Casais de mãos unidas, amando, amados; famílias a correr atrás de seus filhos,
sorrisos de comercial de margarina estampados em seus rostos, dentes amarelos,
algumas vezes claros, brilhosos; amigos sentados, por tempo indeterminado a
jogar conversa fora, gesticulando, movendo as mãos, os olhos, o corpo todo,
numa dança de significados que, antes da visão, o garoto sequer imaginava.
Aquela vida era maravilhosa, e por tanto tempo se escondeu atrás da cortina
obscura da cegueira, tanto tempo que, agora, o garoto se surpreendia com a
imensidão de um mundo minúsculo. De início, gastou horas na admiração das
pessoas. Elas eram fascinantes, quase sempre lindas, quase sempre perfeitas.
Mas a visão
das pessoas mostrava muito mais.
Elas nem
sempre sorriam. Sentado naquele lugar, como estranho observador, curioso e
detalhista, o garoto viu demais. Casais largavam o toque das mãos, aumentavam
suas vozes, choravam ao se afastar; crianças se machucavam, e as piores feridas
ainda eram criadas no psicológico por pais impacientes, jovens demais,
irresponsáveis; idosos prosseguiam o caminhar da vida com dificuldade,
indispostos a manter-se na calmaria de seus lares, e na oscilação de passos
vagarosos, não recebiam ajuda, não recebiam sequer olhares. Uma senhora
derrubou seus pertences, um garoto os encontrou, guardou-os para si, desonesto;
uma criança se machucou, a mãe, soteira e adolescente, sequer notou, e quem
caminhara ao seu redor não se importou em avisá-la, deixando a garotinha chorar
sozinha, a ferida coberta pela areia dos brinquedos, a dignidade perdida nas
escolhas errôneas de sua genitora; um cachorro maltratado implorava por um
mísero pedaço de pão, súplica rejeitada por uma criança de pouca idade, mas
muita maldade, que, com os pés calçados, afastou o animal de forma impiedosa.
E tudo aquilo
era visível, palpável, real.
O garoto
lacrimejou. Os olhos ainda estavam sensíveis, sim, mas o choro era outro. Não
pós-traumático, não sem razão. Chorava pelo mundo. A ele, cujo escuro se
tornara tão familiar, as cores eram lindas e, por si só, motivavam uma vida de
certezas, um paraíso brilhoso e aconchegante, cujo verde das folhas lustrava os
olhos, o ouro do sol irradiava a mente, o azul do céu abraçava o coração. Com
seus olhos de lince, fossem mágicos ou não, ele via a vida de outra maneira, e
aprendeu, da pior das formas, que talvez fosse o único a vê-la de tal forma.
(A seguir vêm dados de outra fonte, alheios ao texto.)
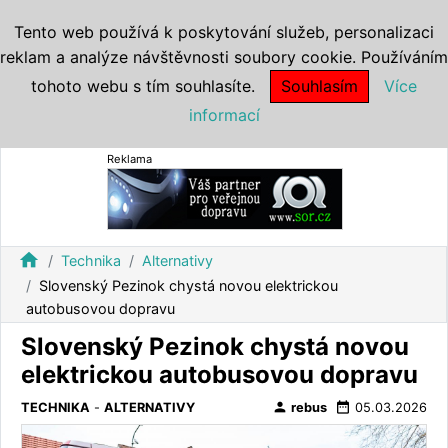
Tento web používá k poskytování služeb, personalizaci
reklam a analýze návštěvnosti soubory cookie. Používáním
tohoto webu s tím souhlasíte.
Souhlasím
Více
informací
Reklama
home
Technika
Alternativy
Slovenský Pezinok chystá novou elektrickou
autobusovou dopravu
Slovenský Pezinok chystá novou
elektrickou autobusovou dopravu
person
date_range
TECHNIKA
-
ALTERNATIVY
rebus
05.03.2026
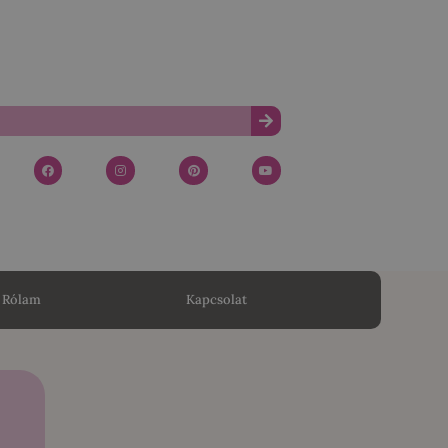
Rólam
Kapcsolat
Para os demais, mesmo entre tantas cores, tudo era cinzento. Os outros, mesmo
diante do arco-íris, viam sete listras monocromáticas, sem cores, sem alegrias.
Com os olhos
azuis marejados, o jovem se levantou e partiu, deixando para trás a praça e as
pessoas. Agradecia, em seus confins, pelos olhos de lince que lhe foram
garantidos.
Não fossem
eles, talvez o tempo congelasse e ele, como todas as demais pessoas, visse o
paraíso que era o mundo como uma terra tomada por preto e branco.